▶ [Dataset entries]
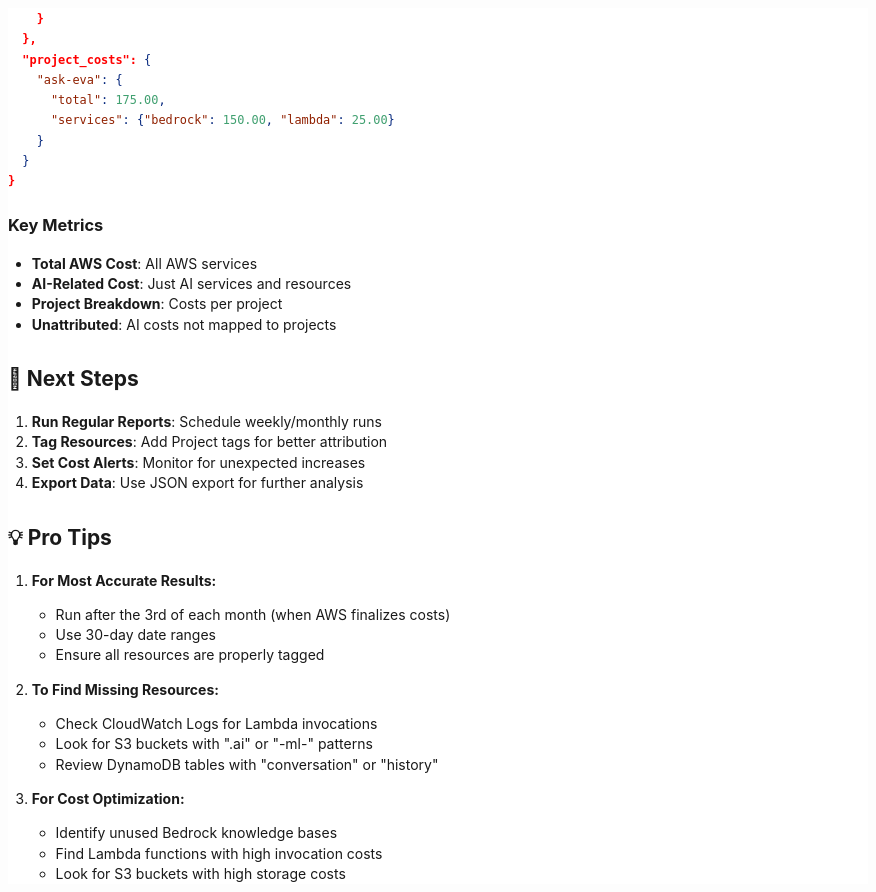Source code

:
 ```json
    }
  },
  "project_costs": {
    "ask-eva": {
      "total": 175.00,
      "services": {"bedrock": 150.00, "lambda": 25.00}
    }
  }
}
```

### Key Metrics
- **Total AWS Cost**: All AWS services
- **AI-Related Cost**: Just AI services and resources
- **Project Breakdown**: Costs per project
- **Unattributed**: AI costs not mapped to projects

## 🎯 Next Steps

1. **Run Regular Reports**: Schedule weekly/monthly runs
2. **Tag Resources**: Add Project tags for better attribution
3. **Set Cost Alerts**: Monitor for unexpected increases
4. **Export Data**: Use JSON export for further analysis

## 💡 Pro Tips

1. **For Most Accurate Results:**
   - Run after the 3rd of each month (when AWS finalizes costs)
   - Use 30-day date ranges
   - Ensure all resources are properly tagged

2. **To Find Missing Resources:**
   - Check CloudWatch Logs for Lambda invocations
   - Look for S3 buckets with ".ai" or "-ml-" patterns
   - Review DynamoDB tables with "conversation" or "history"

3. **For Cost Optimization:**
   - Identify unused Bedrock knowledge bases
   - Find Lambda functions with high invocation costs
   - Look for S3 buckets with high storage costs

--

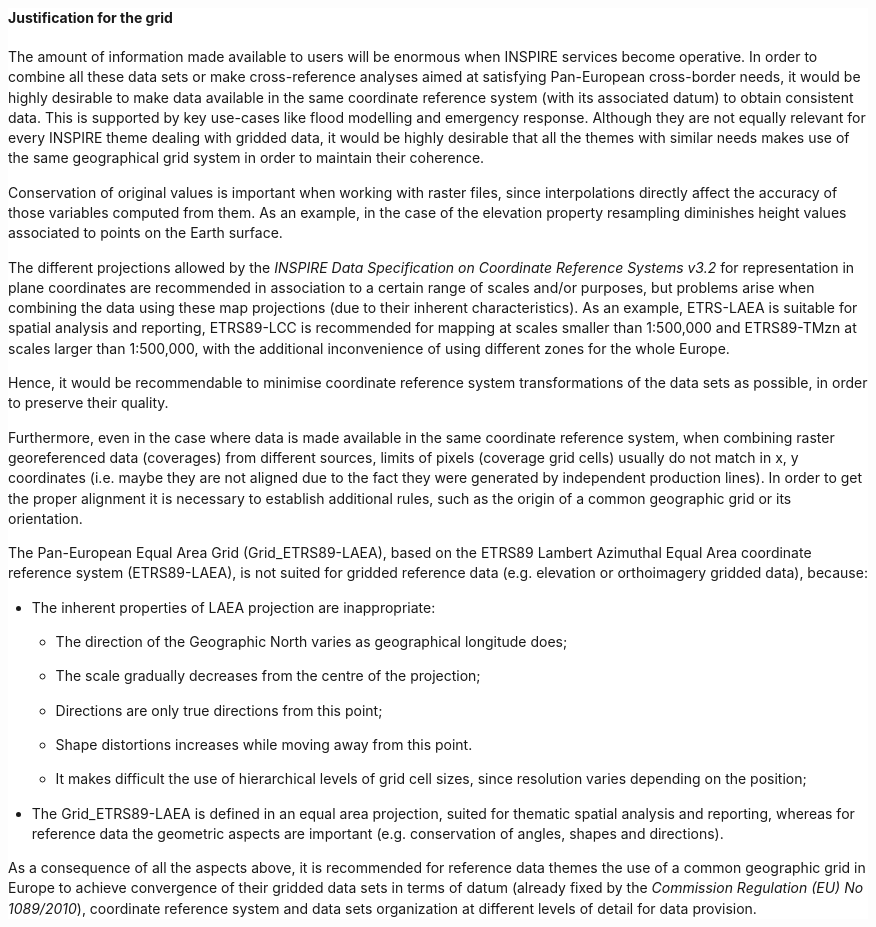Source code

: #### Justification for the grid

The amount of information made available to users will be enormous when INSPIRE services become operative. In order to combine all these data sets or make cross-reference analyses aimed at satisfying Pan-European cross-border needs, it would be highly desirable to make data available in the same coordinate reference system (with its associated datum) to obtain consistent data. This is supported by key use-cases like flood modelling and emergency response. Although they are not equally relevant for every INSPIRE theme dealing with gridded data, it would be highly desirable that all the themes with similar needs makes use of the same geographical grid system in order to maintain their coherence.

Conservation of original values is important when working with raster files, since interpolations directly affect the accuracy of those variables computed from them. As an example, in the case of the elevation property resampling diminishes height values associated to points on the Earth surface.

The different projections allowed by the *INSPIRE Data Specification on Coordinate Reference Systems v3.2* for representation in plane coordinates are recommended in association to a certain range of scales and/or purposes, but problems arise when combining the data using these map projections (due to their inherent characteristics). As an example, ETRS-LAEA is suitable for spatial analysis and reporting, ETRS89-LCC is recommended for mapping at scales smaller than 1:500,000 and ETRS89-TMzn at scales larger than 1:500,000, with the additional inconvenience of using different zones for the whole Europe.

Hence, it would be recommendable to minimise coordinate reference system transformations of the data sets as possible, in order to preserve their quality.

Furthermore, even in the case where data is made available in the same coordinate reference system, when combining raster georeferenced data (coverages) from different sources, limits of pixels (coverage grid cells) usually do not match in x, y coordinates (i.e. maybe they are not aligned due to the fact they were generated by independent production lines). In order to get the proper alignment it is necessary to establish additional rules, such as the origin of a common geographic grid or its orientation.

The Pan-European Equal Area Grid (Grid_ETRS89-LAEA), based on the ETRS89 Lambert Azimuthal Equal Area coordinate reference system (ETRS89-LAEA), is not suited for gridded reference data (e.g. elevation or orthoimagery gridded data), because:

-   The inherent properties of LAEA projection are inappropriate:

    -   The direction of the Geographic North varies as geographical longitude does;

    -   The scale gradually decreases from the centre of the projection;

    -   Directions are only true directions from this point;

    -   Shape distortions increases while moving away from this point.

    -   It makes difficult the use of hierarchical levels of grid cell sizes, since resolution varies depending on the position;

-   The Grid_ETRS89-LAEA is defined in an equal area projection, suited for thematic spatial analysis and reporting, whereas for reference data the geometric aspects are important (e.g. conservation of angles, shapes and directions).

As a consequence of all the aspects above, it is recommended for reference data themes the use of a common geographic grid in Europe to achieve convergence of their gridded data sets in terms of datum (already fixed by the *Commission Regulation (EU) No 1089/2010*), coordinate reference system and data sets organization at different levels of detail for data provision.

...

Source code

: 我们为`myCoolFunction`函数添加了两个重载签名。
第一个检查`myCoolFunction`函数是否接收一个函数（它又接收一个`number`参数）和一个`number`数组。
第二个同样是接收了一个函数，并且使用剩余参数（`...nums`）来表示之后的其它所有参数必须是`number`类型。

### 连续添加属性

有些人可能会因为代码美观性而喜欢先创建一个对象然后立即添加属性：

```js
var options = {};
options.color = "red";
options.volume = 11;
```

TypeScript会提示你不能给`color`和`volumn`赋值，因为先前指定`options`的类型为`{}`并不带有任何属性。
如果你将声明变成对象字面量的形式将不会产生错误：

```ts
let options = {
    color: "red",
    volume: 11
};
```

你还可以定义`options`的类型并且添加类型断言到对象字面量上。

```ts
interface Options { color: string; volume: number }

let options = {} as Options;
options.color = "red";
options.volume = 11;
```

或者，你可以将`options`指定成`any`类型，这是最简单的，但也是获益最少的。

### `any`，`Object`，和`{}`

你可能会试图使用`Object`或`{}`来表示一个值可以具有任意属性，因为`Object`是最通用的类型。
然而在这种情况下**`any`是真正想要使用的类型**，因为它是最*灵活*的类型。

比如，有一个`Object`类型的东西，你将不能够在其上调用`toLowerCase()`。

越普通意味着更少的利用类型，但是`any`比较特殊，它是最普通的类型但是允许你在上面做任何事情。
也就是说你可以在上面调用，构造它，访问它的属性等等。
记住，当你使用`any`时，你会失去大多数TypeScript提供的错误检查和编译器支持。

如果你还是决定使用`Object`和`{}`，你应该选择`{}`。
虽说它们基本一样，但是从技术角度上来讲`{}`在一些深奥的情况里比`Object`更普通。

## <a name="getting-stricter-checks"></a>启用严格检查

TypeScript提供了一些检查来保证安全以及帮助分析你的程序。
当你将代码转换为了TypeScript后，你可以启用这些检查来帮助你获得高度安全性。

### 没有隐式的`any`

▶ [Your objective]
Please write out, exactly as they appear above, only the lines in the stretch from the line with "The different projections" through the line with "Hence, it would".

▶ [Result below]
The different projections allowed by the *INSPIRE Data Specification on Coordinate Reference Systems v3.2* for representation in plane coordinates are recommended in association to a certain range of scales and/or purposes, but problems arise when combining the data using these map projections (due to their inherent characteristics). As an example, ETRS-LAEA is suitable for spatial analysis and reporting, ETRS89-LCC is recommended for mapping at scales smaller than 1:500,000 and ETRS89-TMzn at scales larger than 1:500,000, with the additional inconvenience of using different zones for the whole Europe.

Hence, it would be recommendable to minimise coordinate reference system transformations of the data sets as possible, in order to preserve their quality.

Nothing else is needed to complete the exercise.